Aleppo. Actually one of the Israel Museum’s greatest treasures was thoughtfully rescued from Aleppo ahead of anticipated riots. The Suitcase in this episode was a washing machine. Yet another story… for this one, I’m afraid you’ll have to take the tour.
Why did it take Edmund de Waal so long to come here? Why did he come at all? He was so brave to venture so much further back than Odessa, to where it all began. This part of the world, sandwiched between continents, which has always been the focus of conflicting cultures and nations. The epicentre of it all. Here, where long before the Shtetl, the Canaanites rejected the cuneiform of the Sumerians in the north (too many shapes) and the hieroglyphics of the Egyptians in the south (too many pictures). And they distilled this representation of language down to its purest form. It was an unassuming innovation of twenty-something simple shapes, each representing a sound. It so doing, they gave us the alphabet. They gave us the writing that facilitated trade, and later helped pass on stories forward through the generations.
It was the aleph bet that begat the alpha beta of great-grandfather Viktor’s beloved classics. It begat Latin letters, and those of Greek, Cyrillic, even Amharic. And, truth be told, even that grain – source of the Ephrussi fortune – may well have originated here in the Fertile Crescent.
At the end of the evening we are grateful to be reminded of how the human spirit can shine through: There is the humanity of the maid Anna – impromptu custodian of the netsuke during WW2 – always wanting to be able to return them. And there is that nine-year-old immigrant boy, now nearing ninety, who regularly volunteers with his grandson at a London refugee centre. And there is tonight’s speaker.
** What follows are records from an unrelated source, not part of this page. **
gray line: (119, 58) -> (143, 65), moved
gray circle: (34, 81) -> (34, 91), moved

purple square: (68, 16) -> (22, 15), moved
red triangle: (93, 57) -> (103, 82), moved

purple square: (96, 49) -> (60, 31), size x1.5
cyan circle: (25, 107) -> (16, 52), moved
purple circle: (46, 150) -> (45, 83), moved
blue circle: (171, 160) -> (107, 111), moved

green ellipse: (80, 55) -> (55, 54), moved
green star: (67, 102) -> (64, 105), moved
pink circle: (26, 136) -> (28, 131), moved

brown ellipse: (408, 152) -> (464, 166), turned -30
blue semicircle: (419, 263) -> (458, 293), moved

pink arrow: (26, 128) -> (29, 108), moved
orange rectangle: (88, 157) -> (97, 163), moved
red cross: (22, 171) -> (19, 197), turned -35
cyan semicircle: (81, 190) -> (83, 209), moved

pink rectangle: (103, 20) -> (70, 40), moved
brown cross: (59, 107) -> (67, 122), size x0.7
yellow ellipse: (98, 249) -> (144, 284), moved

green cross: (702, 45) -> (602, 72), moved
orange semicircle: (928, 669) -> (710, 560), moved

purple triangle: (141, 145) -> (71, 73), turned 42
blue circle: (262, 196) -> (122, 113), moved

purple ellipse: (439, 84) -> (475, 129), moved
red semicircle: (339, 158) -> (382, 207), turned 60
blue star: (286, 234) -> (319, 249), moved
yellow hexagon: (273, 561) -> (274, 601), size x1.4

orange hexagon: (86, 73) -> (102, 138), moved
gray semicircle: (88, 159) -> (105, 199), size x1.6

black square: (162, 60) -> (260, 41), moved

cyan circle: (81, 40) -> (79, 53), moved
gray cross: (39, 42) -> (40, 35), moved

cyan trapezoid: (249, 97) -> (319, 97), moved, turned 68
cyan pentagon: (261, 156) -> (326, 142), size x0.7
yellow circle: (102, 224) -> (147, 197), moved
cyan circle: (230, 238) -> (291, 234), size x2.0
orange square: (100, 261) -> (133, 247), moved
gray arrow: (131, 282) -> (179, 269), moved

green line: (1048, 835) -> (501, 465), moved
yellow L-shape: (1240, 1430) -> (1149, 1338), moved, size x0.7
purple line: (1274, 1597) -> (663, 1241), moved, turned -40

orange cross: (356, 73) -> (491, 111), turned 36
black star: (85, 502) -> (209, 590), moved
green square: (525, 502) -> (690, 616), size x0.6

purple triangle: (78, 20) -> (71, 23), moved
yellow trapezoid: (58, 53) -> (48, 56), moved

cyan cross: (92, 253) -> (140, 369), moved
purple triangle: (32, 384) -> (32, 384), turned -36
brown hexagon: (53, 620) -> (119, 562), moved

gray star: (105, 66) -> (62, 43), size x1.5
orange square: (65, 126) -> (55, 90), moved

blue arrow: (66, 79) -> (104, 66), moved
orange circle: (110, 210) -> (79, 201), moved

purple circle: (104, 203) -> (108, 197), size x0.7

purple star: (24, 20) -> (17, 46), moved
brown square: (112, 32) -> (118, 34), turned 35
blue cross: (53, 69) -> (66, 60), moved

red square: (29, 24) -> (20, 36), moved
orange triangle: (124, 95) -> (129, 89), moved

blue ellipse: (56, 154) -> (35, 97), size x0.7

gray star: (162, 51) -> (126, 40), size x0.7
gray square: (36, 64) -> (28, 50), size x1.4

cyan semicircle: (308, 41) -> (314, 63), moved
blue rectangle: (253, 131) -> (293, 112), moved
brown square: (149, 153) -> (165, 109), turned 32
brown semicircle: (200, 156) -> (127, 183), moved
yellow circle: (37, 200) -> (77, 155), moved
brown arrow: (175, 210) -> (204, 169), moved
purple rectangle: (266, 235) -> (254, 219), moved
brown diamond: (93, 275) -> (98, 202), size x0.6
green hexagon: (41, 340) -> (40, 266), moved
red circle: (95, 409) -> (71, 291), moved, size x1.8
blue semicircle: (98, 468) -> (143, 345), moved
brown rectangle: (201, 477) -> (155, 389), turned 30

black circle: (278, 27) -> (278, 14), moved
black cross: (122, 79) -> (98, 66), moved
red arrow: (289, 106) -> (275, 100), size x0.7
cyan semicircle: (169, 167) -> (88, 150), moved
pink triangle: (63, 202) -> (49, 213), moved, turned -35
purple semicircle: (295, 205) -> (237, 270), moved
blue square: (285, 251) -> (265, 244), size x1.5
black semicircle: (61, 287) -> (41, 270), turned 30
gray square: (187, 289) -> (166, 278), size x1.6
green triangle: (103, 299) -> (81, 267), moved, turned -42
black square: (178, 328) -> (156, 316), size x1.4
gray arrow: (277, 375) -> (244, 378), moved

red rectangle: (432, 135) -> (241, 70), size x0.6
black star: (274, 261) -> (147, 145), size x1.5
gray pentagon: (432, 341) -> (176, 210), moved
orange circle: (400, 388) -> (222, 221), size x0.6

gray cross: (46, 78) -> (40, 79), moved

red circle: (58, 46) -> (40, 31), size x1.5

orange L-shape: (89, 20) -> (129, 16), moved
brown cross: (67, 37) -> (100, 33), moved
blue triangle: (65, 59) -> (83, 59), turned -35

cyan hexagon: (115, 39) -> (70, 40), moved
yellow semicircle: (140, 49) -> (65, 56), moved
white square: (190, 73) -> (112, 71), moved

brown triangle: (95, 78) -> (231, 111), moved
Our speaker is Edmund, great great grandson of Viktor, who would surely cherish his scholarly choice of words. Edmund is also great-nephew of Iggie who lovingly stenciled his sister’s name on that Normandy jeep. And let’s not forget, he is also great-great nephew of Charles; Charles who once, long ago, paid an artist more than the asking price for a painting.
These stories. These people. These memories. Much like that sprig of asparagus, they surely slipped out of the bunch.